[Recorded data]
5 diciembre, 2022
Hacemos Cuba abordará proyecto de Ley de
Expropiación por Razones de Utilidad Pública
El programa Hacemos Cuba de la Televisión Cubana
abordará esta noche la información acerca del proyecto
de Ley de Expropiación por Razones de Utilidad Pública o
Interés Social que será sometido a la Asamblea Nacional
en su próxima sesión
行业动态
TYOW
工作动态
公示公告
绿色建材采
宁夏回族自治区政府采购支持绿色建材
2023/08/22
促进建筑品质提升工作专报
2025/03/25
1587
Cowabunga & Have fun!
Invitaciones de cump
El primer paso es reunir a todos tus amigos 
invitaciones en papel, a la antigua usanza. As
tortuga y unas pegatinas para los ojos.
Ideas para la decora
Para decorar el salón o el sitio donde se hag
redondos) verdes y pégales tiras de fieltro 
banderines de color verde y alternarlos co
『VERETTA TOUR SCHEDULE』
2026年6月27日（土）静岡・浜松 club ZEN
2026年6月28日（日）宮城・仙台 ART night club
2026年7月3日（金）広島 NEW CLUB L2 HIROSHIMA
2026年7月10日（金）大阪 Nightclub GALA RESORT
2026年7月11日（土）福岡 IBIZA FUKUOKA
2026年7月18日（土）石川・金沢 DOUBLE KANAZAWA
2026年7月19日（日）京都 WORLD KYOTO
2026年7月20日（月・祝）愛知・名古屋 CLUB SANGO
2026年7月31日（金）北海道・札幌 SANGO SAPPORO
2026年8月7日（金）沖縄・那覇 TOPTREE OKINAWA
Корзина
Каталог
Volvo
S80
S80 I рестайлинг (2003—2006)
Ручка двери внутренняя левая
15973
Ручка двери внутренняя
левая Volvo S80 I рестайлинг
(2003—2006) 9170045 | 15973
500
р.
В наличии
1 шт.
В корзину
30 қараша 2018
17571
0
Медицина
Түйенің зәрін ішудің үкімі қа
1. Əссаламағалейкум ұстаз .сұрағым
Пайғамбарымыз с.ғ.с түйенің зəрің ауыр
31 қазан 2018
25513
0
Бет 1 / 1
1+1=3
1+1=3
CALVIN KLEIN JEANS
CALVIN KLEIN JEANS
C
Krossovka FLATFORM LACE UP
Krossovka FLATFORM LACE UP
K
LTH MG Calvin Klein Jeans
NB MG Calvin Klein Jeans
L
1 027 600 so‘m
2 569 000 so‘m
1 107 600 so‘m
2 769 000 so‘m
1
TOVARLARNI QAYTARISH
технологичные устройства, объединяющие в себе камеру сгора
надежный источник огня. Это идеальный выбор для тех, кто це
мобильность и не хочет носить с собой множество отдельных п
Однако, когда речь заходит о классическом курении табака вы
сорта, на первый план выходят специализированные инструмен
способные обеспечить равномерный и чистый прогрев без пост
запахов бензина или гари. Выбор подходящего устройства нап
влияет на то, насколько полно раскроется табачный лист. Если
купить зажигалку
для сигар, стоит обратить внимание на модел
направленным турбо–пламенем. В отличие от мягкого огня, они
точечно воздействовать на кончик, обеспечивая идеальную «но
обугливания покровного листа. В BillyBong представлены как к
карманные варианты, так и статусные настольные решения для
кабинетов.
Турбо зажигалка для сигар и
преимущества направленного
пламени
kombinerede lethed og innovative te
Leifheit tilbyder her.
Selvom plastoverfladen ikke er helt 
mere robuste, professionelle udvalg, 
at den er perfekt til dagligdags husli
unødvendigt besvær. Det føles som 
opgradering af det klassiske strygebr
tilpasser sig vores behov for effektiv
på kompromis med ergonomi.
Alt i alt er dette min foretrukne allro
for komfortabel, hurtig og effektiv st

— TASK TO COMPLETE —
The data above must be reproduced in full, exactly as given.

— ANSWER BOX —
5 diciembre, 2022
Hacemos Cuba abordará proyecto de Ley de
Expropiación por Razones de Utilidad Pública
El programa Hacemos Cuba de la Televisión Cubana
abordará esta noche la información acerca del proyecto
de Ley de Expropiación por Razones de Utilidad Pública o
Interés Social que será sometido a la Asamblea Nacional
en su próxima sesión
行业动态
TYOW
工作动态
公示公告
绿色建材采
宁夏回族自治区政府采购支持绿色建材
2023/08/22
促进建筑品质提升工作专报
2025/03/25
1587
Cowabunga & Have fun!
Invitaciones de cump
El primer paso es reunir a todos tus amigos 
invitaciones en papel, a la antigua usanza. As
tortuga y unas pegatinas para los ojos.
Ideas para la decora
Para decorar el salón o el sitio donde se hag
redondos) verdes y pégales tiras de fieltro 
banderines de color verde y alternarlos co
『VERETTA TOUR SCHEDULE』
2026年6月27日（土）静岡・浜松 club ZEN
2026年6月28日（日）宮城・仙台 ART night club
2026年7月3日（金）広島 NEW CLUB L2 HIROSHIMA
2026年7月10日（金）大阪 Nightclub GALA RESORT
2026年7月11日（土）福岡 IBIZA FUKUOKA
2026年7月18日（土）石川・金沢 DOUBLE KANAZAWA
2026年7月19日（日）京都 WORLD KYOTO
2026年7月20日（月・祝）愛知・名古屋 CLUB SANGO
2026年7月31日（金）北海道・札幌 SANGO SAPPORO
2026年8月7日（金）沖縄・那覇 TOPTREE OKINAWA
Корзина
Каталог
Volvo
S80
S80 I рестайлинг (2003—2006)
Ручка двери внутренняя левая
15973
Ручка двери внутренняя
левая Volvo S80 I рестайлинг
(2003—2006) 9170045 | 15973
500
р.
В наличии
1 шт.
В корзину
30 қараша 2018
17571
0
Медицина
Түйенің зәрін ішудің үкімі қа
1. Əссаламағалейкум ұстаз .сұрағым
Пайғамбарымыз с.ғ.с түйенің зəрің ауыр
31 қазан 2018
25513
0
Бет 1 / 1
1+1=3
1+1=3
CALVIN KLEIN JEANS
CALVIN KLEIN JEANS
C
Krossovka FLATFORM LACE UP
Krossovka FLATFORM LACE UP
K
LTH MG Calvin Klein Jeans
NB MG Calvin Klein Jeans
L
1 027 600 so‘m
2 569 000 so‘m
1 107 600 so‘m
2 769 000 so‘m
1
TOVARLARNI QAYTARISH
технологичные устройства, объединяющие в себе камеру сгора
надежный источник огня. Это идеальный выбор для тех, кто це
мобильность и не хочет носить с собой множество отдельных п
Однако, когда речь заходит о классическом курении табака вы
сорта, на первый план выходят специализированные инструмен
способные обеспечить равномерный и чистый прогрев без пост
запахов бензина или гари. Выбор подходящего устройства нап
влияет на то, насколько полно раскроется табачный лист. Если
купить зажигалку
для сигар, стоит обратить внимание на модел
направленным турбо–пламенем. В отличие от мягкого огня, они
точечно воздействовать на кончик, обеспечивая идеальную «но
обугливания покровного листа. В BillyBong представлены как к
карманные варианты, так и статусные настольные решения для
кабинетов.
Турбо зажигалка для сигар и
преимущества направленного
пламени
kombinerede lethed og innovative te
Leifheit tilbyder her.
Selvom plastoverfladen ikke er helt 
mere robuste, professionelle udvalg, 
at den er perfekt til dagligdags husli
unødvendigt besvær. Det føles som 
opgradering af det klassiske strygebr
tilpasser sig vores behov for effektiv
på kompromis med ergonomi.
Alt i alt er dette min foretrukne allro
for komfortabel, hurtig og effektiv st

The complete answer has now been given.